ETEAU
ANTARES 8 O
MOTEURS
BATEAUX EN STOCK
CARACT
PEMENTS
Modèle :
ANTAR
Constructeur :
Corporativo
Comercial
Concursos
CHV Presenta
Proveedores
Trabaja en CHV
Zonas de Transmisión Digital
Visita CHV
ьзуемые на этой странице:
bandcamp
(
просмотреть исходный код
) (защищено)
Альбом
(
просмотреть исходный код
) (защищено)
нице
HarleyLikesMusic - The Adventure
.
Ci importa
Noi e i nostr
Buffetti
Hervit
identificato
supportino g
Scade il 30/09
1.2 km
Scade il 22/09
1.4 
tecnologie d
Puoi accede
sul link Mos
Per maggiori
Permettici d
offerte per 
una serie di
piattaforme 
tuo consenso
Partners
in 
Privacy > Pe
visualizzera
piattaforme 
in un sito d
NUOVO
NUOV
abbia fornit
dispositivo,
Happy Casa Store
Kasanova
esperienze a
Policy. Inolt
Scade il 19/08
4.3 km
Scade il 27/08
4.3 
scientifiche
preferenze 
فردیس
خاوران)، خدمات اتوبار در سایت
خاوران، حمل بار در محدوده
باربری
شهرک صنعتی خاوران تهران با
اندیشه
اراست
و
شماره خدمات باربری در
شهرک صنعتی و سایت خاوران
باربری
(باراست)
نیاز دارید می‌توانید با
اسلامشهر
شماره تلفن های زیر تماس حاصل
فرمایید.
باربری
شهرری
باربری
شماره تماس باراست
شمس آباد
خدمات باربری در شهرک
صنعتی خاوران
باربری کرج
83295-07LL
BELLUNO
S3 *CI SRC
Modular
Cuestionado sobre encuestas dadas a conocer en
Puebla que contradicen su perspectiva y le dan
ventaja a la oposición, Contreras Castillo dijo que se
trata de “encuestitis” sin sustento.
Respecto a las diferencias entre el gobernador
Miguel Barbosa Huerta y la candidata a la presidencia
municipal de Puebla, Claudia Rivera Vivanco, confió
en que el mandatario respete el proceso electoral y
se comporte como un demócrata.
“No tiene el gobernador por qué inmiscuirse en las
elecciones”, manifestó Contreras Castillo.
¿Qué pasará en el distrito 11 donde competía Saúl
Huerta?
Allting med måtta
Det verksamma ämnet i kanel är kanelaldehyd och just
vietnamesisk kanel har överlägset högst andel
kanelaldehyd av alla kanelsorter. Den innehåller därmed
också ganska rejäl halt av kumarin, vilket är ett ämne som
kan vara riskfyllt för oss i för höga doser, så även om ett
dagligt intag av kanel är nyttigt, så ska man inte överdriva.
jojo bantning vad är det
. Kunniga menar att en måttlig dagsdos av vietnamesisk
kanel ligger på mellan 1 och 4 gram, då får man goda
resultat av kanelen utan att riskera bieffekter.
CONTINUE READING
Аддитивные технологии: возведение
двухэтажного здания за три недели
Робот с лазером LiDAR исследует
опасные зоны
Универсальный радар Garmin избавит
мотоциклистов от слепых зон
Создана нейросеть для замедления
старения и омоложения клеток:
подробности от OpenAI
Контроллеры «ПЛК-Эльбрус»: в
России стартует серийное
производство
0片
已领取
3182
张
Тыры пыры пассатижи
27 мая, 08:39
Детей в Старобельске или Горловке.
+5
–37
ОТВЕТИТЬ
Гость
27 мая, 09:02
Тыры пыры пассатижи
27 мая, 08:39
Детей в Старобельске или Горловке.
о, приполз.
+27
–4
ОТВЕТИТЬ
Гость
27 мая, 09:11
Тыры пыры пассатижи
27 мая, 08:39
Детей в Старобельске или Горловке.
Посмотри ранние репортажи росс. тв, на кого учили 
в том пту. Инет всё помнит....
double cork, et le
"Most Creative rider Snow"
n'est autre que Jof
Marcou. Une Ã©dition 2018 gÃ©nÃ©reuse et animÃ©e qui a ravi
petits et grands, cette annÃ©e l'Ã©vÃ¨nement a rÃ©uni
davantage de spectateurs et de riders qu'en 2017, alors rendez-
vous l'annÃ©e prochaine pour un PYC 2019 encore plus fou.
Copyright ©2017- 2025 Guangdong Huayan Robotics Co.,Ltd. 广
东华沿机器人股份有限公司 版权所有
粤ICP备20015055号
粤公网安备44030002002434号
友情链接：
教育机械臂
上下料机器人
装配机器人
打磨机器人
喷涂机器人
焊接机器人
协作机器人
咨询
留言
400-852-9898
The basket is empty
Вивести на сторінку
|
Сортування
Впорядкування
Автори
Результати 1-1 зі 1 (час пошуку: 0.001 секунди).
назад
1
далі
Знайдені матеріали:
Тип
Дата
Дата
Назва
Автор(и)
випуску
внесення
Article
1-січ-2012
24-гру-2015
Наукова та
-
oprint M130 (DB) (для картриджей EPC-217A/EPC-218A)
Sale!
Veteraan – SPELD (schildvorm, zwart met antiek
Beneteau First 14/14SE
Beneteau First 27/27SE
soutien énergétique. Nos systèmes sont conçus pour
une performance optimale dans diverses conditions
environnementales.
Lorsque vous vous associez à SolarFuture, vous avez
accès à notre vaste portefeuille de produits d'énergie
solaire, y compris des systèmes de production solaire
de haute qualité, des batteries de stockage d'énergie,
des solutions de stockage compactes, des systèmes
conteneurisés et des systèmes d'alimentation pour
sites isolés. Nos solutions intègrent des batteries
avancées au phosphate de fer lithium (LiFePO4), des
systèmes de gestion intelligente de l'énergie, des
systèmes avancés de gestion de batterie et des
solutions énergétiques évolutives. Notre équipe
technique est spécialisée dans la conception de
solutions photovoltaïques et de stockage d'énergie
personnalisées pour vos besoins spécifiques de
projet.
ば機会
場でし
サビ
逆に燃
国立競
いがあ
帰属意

**Task instructions**
Go through the entries above and copy out every line that has the word "stockage" in it.

**Response to the task**
de haute qualité, des batteries de stockage d'énergie,
des solutions de stockage compactes, des systèmes
solutions photovoltaïques et de stockage d'énergie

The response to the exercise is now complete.